Parece um pouco desproporcional em relação à situação do setor privado. Um
jovem recém-formado, que recebe isso no setor privado, é uma raríssima
exceção."
Coordenador do Centro de Políticas Públicas do Insper,
Naercio Menezes Filho diz não ver problemas no fato de os funcionários públicos
ganharem mais. A questão, para ele, é que falta uma gestão melhor no setor
público, com preocupação com produtividade, cobrança e a definição de metas.
"Esse é o problema central no central público", afirma ele. A falta
de prestação de contas e de metas pode contribuir para os funcionários se
acomodarem, num ambiente em que em geral há menos progressão ao longo da
carreira do que no setor privado. "A meritocracia funciona menos no setor
público do que no setor privado", diz Menezes, reiterando que, para ele, o
problema não é a diferença salarial em relação ao setor privado.

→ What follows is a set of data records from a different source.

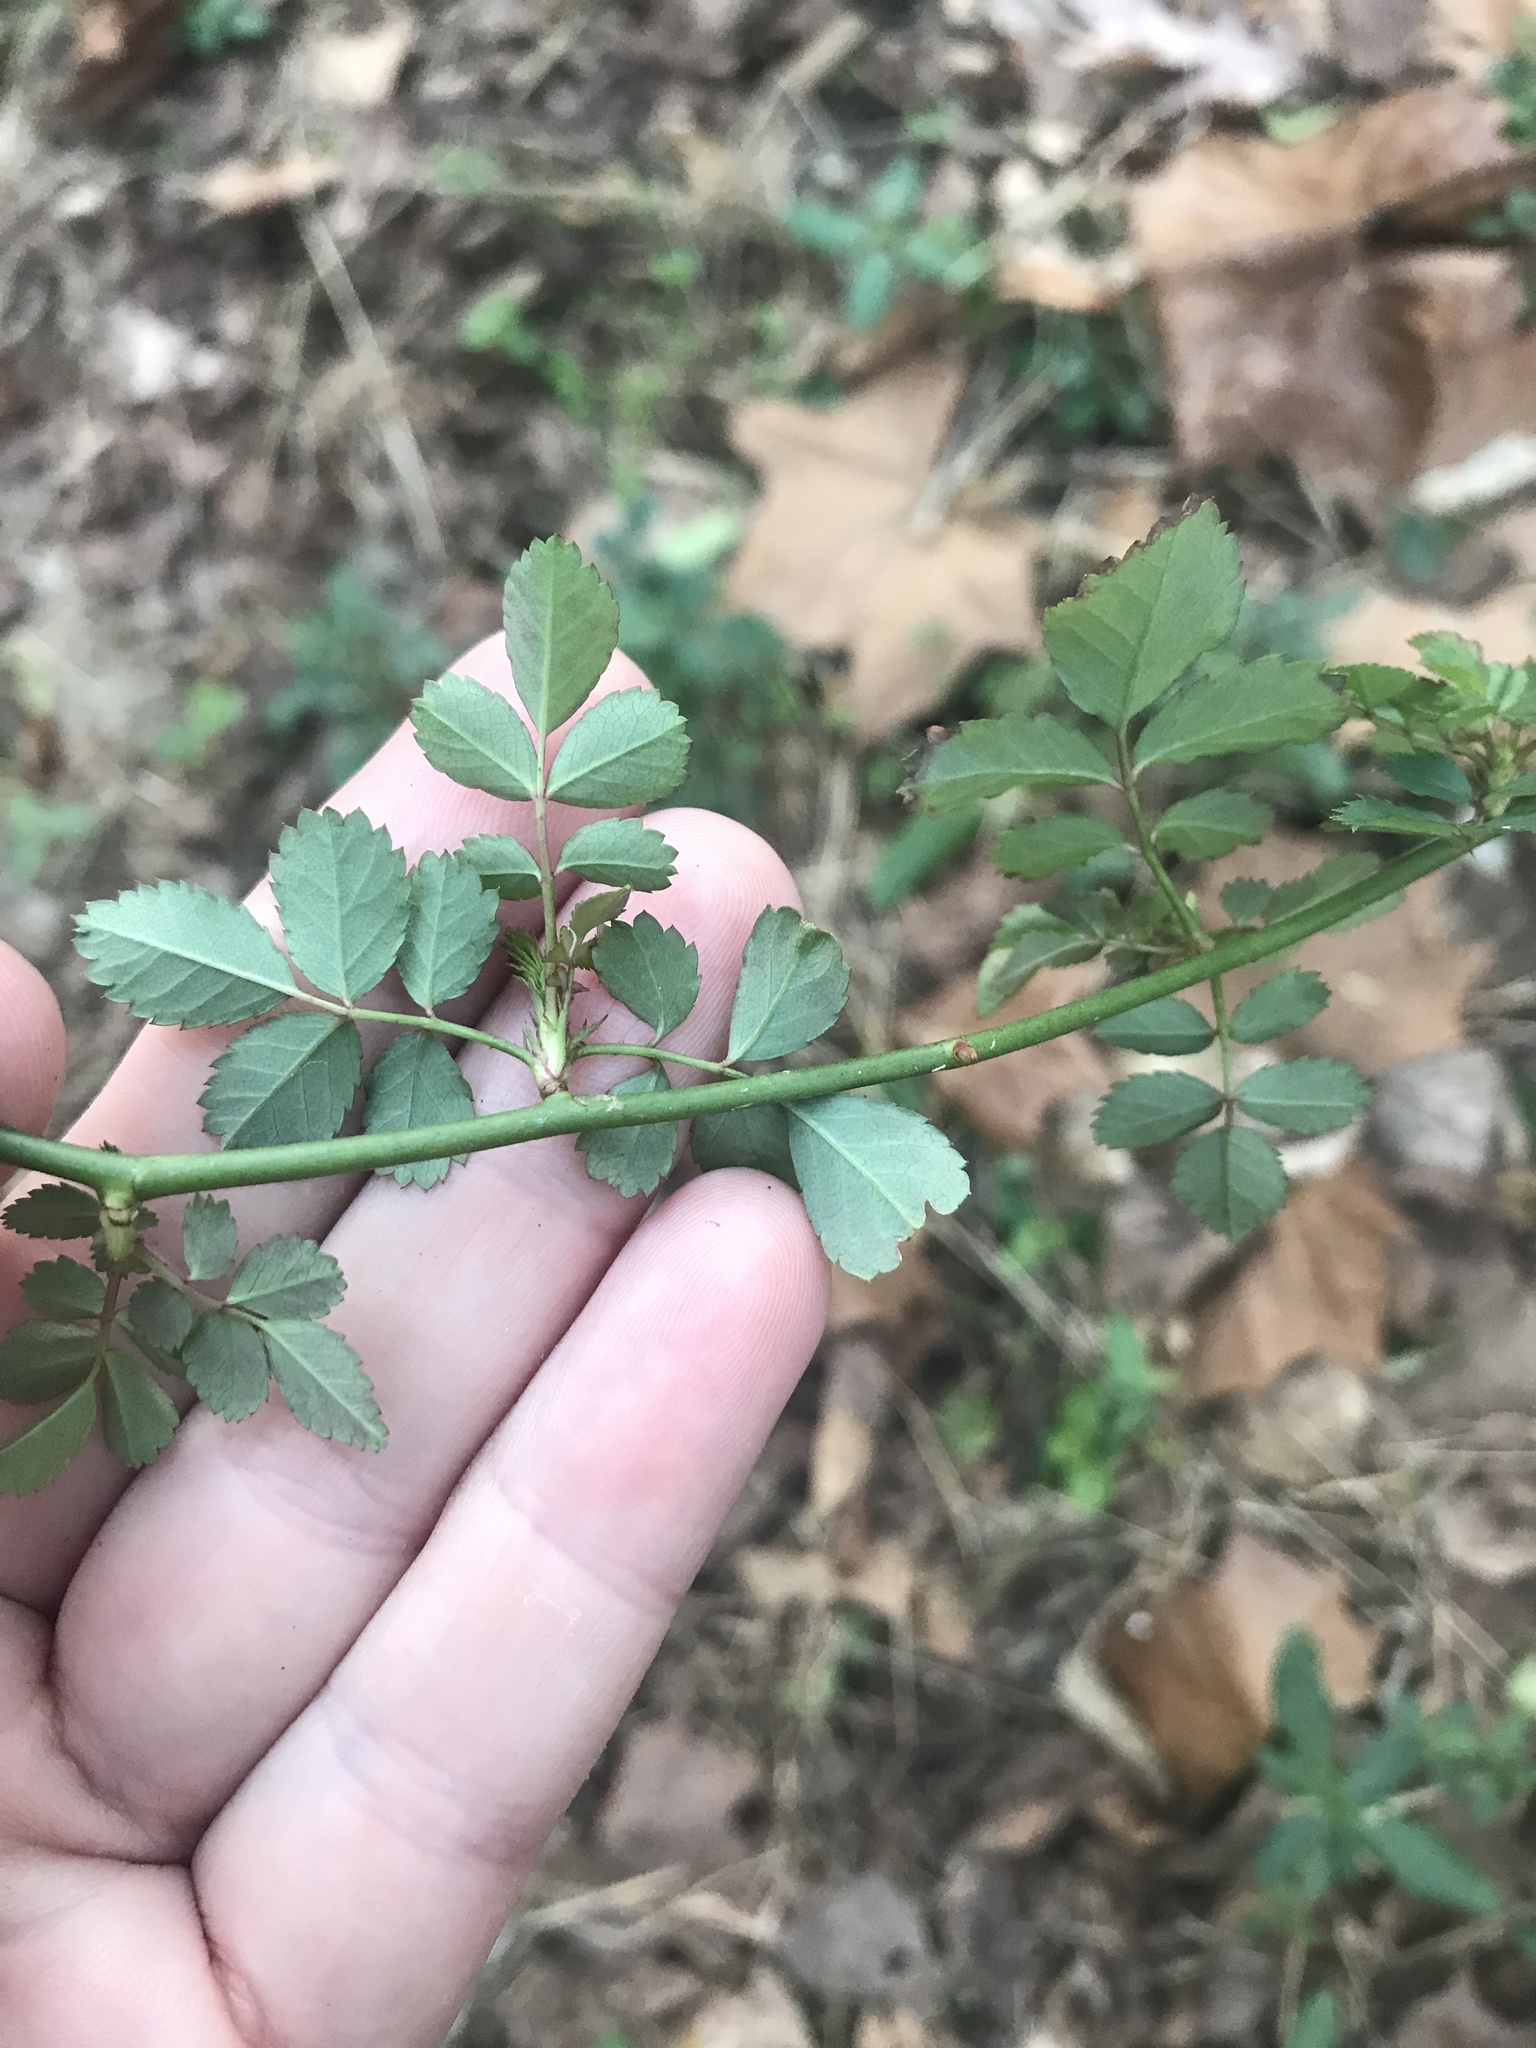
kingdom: Plantae
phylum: Tracheophyta
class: Magnoliopsida
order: Rosales
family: Rosaceae
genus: Rosa
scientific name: Rosa multiflora
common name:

Marconi ressalta ainda que o governo precisa dar mais
atenção à gestão de seus recursos humanos, um componente fundamental de
qualquer estratégia eficiente de políticas públicas, "e mesmo de
desenvolvimento". Segundo ele, é preciso fazer um planejamento da força de
trabalho que identifique o perfil, a quantidade e a necessidade de alocação de
funcionários, guiando a política de recursos humanos com base no resultado
desse trabalho. "Isso geraria maior eficiência e redução de gastos com
pessoal."
Ao fazer a comparação de salários, Marconi estabeleceu
alguns filtros. Ele incluiu apenas trabalhadores entre 18 e 74 anos, com
salários superiores a R$ 100 por mês. "Buscamos, com isso, eliminar
algumas situações muito precárias no setor privado que não são observados no
setor público", afirma ele. "Ao não considerar os mais idosos,
eliminamos pessoas que podem estar já aposentadas e ganhando menos em algum
emprego mais precário. Assim, aproximamos um pouco mais as condições nos dois
mercados de trabalho."
Na média do Brasil, Marconi considerou apenas os empregados
do setor privado com carteira assinada, e a comparação foi feita com o salário
de funcionários estatutários e militares. No caso de Brasília, essa
diferenciação não foi feita, porque as amostras ficariam muito pequenas. Ele
observa ainda que a Pnad contínua não possibilita a separação por esfera de
governo. Os funcionários municipais, que são maioria, recebem em geral uma
remuneração mais próxima da iniciativa privada. "Para os estaduais, a
diferença é um pouco maior e é realmente mais ampla para os federais."